Example: Decrepitude, dilapidation or decay is a modulus of entropy to measure all of an age nearing the completion. A signature of an energy working within us whose latent powers viz... as an Orderliness of the Light, Heat, Electric and Tithonicity (chemical) are aheading to break into entities from which it was made-up of.

ENTROPY is an Quantum Creative Act... a process Annihilation` to the process Creation` for an entity through out its journey of being a Being in limitation of Time & Space as a flux of Light rendering Heat and Electric for the Tithonicity is a process Procreation`.

~astral scientist
5 / 5 (2) Jun 11, 2010
Entropy has a different meaning in information theory.

Since we are talking about language here we are talking about information - not thermodynamics.

People have tried, in the past, to equate the two but that has failed (the information paradox being presented by black holes being just one of the troubles).

So we must accept that there are two definitions of entropy: one for a physical state of order in a closed system and one for the information inherent in a string of symbols.

For the latter the entropy is computed as
H = -Sum[Pxi * log(Pxi)]

Where Pxi is the probability of symbol xi appearing.

If you take the log to base two then the unit is [bit].

E.g. If you have 8 symbols which are all equally probable (Pxi = 1/8 for all i) then the information inherent in the symbols is 3bit.

A language would simply have an entropy lower than a random string of symbols (because the random string would contain all symbols equally likely and therefore have maximal entropy)
1 / 5 (2) Jun 11, 2010
RobertKarl, above, gives the obvious assessment. This stone is certainly a narration of a story. prompting the storyteller of chronological events or perhaps a partial life narration of an important elder. It can be thought of as the gray zone between a comic book and written language. The uniform size, spacing and standardized, but detail-varying patterns, show these are not random drawings.
not rated yet Jun 11, 2010
A language would simply have an entropy lower than a random string of symbols (because the random string would contain all symbols equally likely and therefore have maximal entropy)

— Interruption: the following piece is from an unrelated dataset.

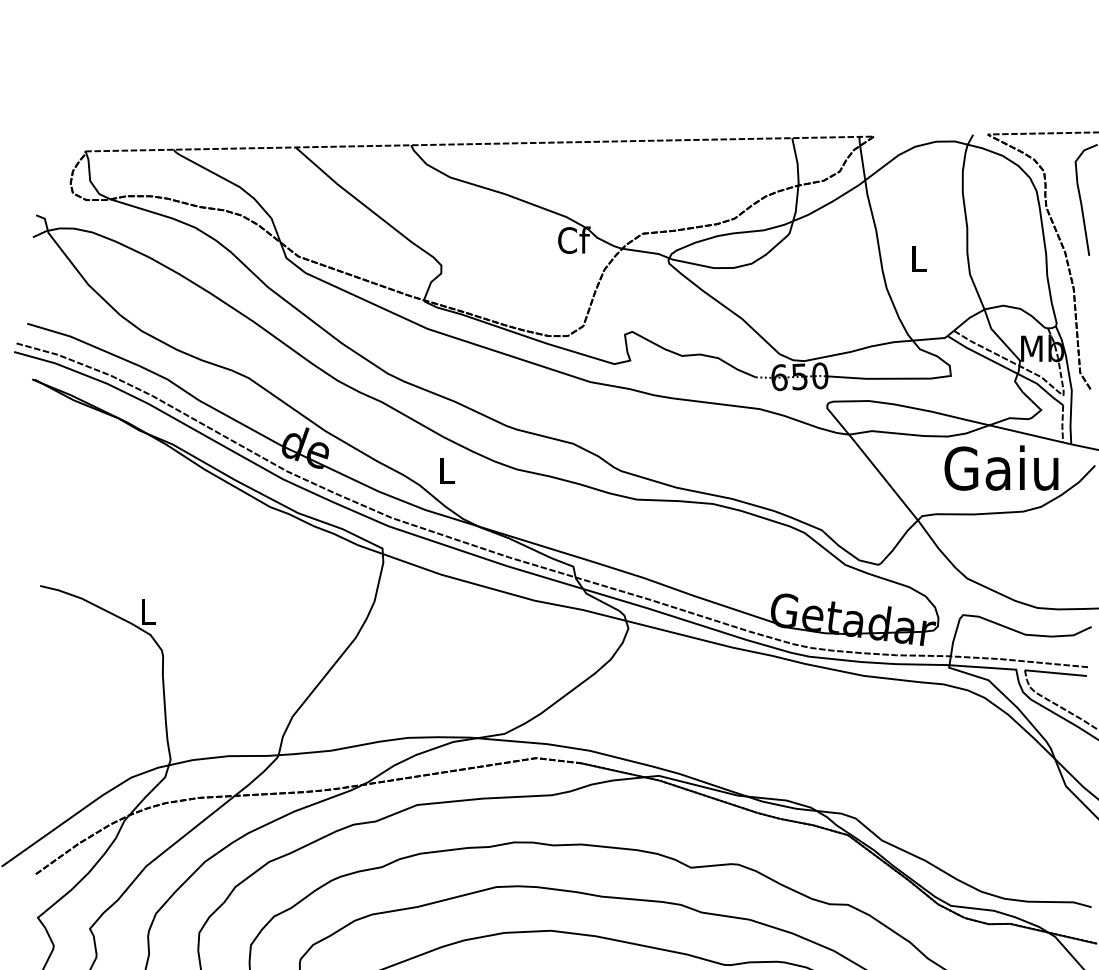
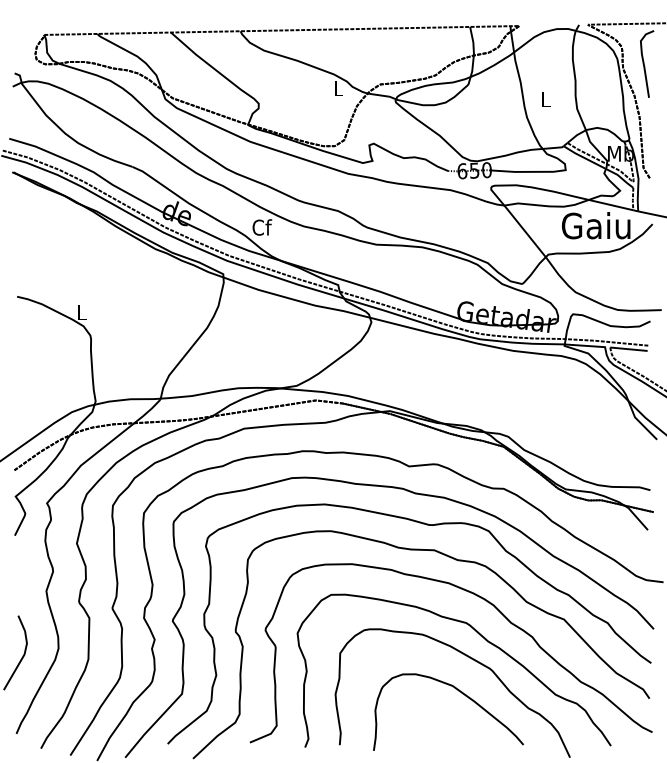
text: (573, 240) -> (338, 88), Cf -> L
text: (447, 471) -> (262, 227), L -> Cf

Perfect comprehension of open system entropy, bravo.
1 / 5 (2) Jun 12, 2010
Entropy has a different meaning in information theory.

Since we are talking about language here we are talking about information - not thermodynamics.

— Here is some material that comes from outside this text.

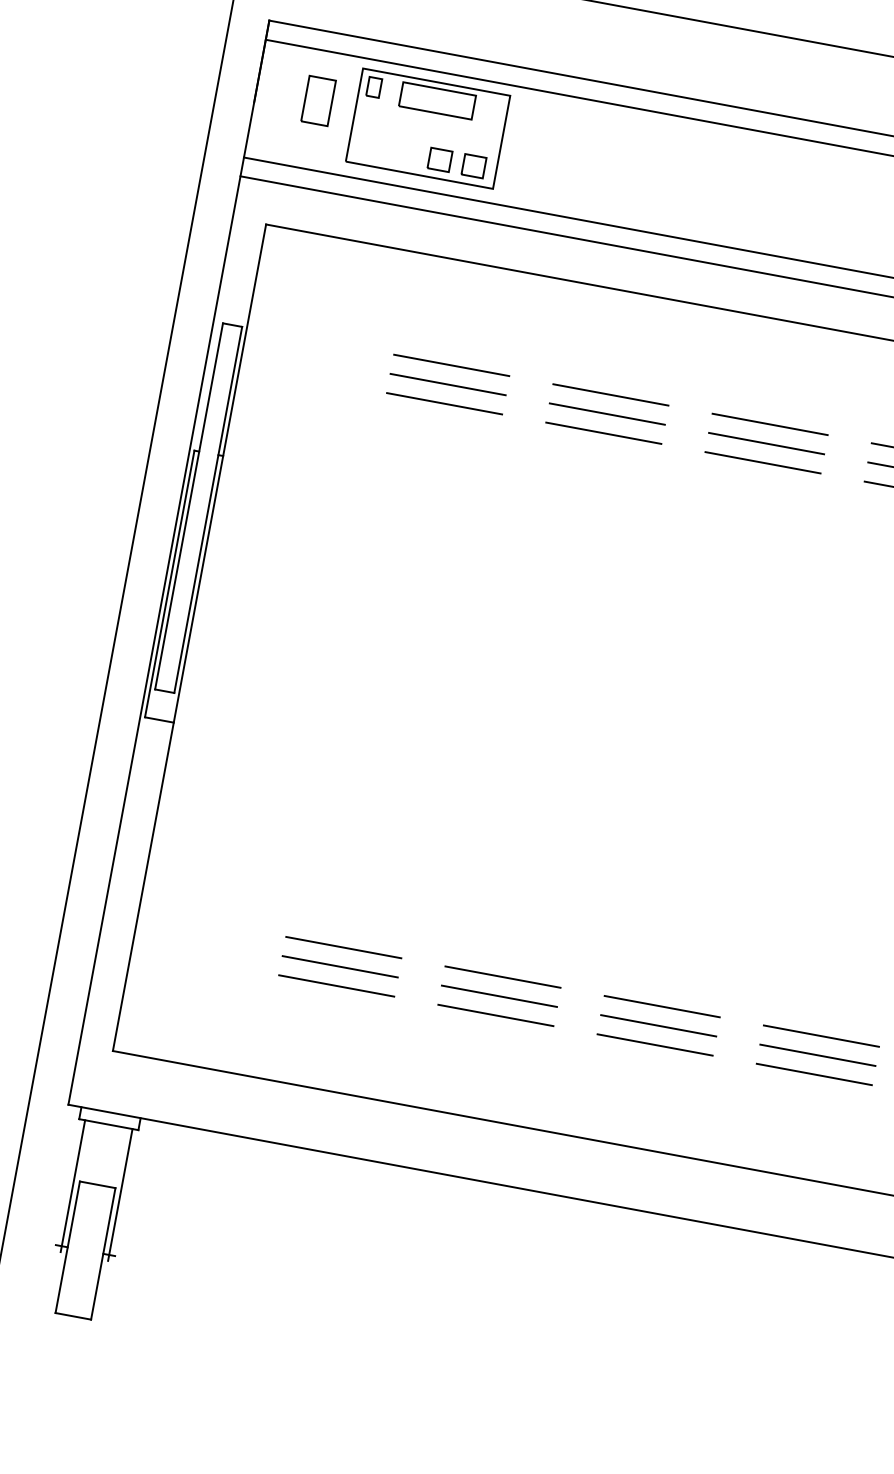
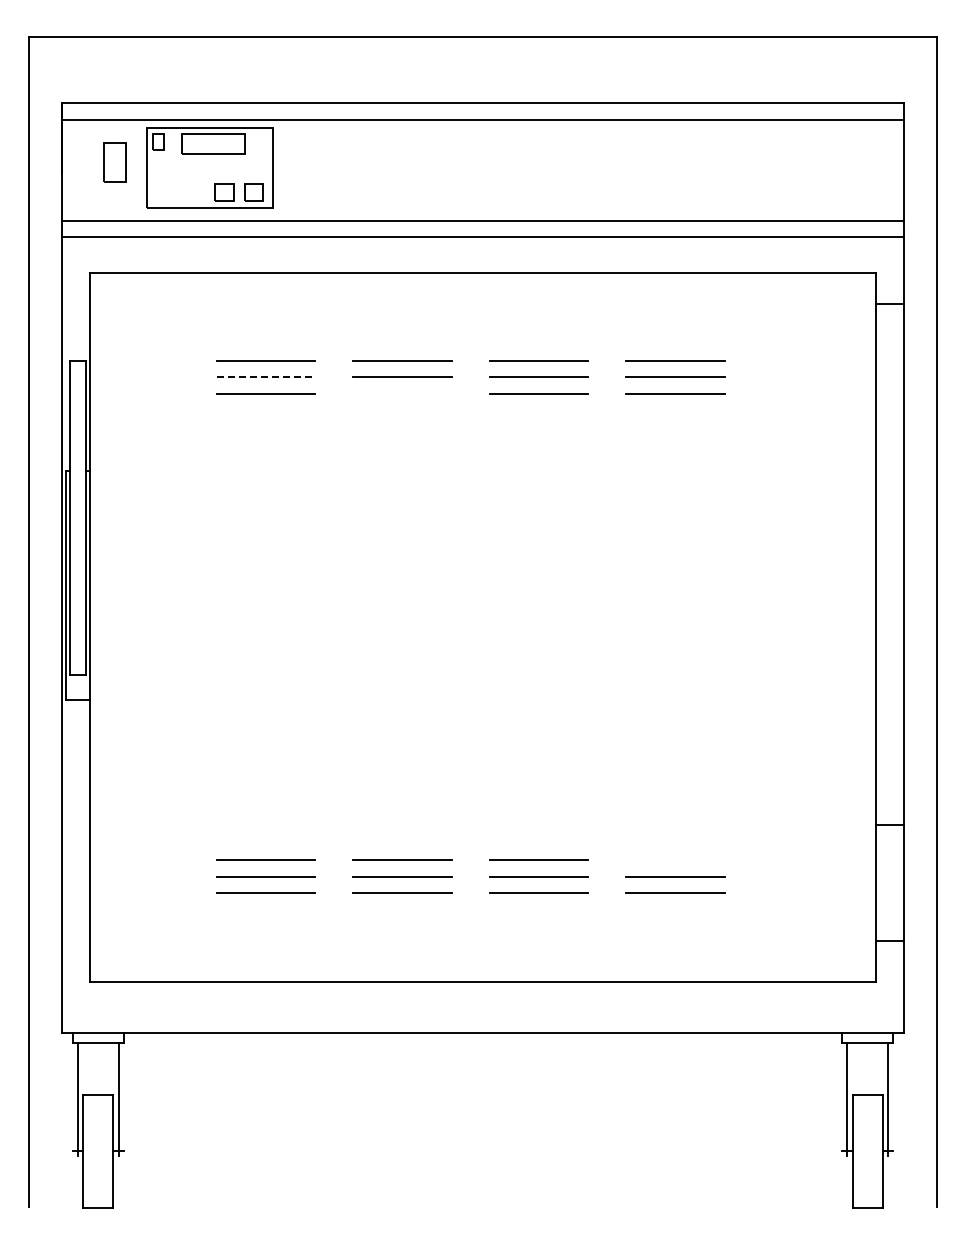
line: (448, 384) -> (266, 377), solid -> dashed
line: (604, 432) -> (402, 393), removed
line: (821, 1035) -> (675, 859), removed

People have tried, in the past, to equate the two but that has failed (the information paradox being presented by black holes being just one of the troubles).

Professor Hawking solved this a decade ago, wot wot? Unless you can defeat his math.

Can you defeat his math? No? Pity.
5 / 5 (1) Jun 12, 2010
If you go to the wikipedia definition of entropy in thermodynamics and information theory:


They list a number of points where the understanding of one doesn't completely mesh with the other.

Hawking's theories are still without observation - so like String theory the vote is still out on that one.

especially in quantum theory the equality is dubious
not rated yet Jun 13, 2010
A language would simply have an entropy lower than a random string of symbols (because the random string would contain all symbols equally likely and therefore have maximal entropy)

I Agree,but arent there states in between of language and randomness?
Whatever a human draws wont be absolutely random (except in modern art maybe),as he/she will be trying to tell something,but it could still not have the necessary characteristics to be written language.
What is the entrophy of poor grammar? =P
I dont think im getting it x)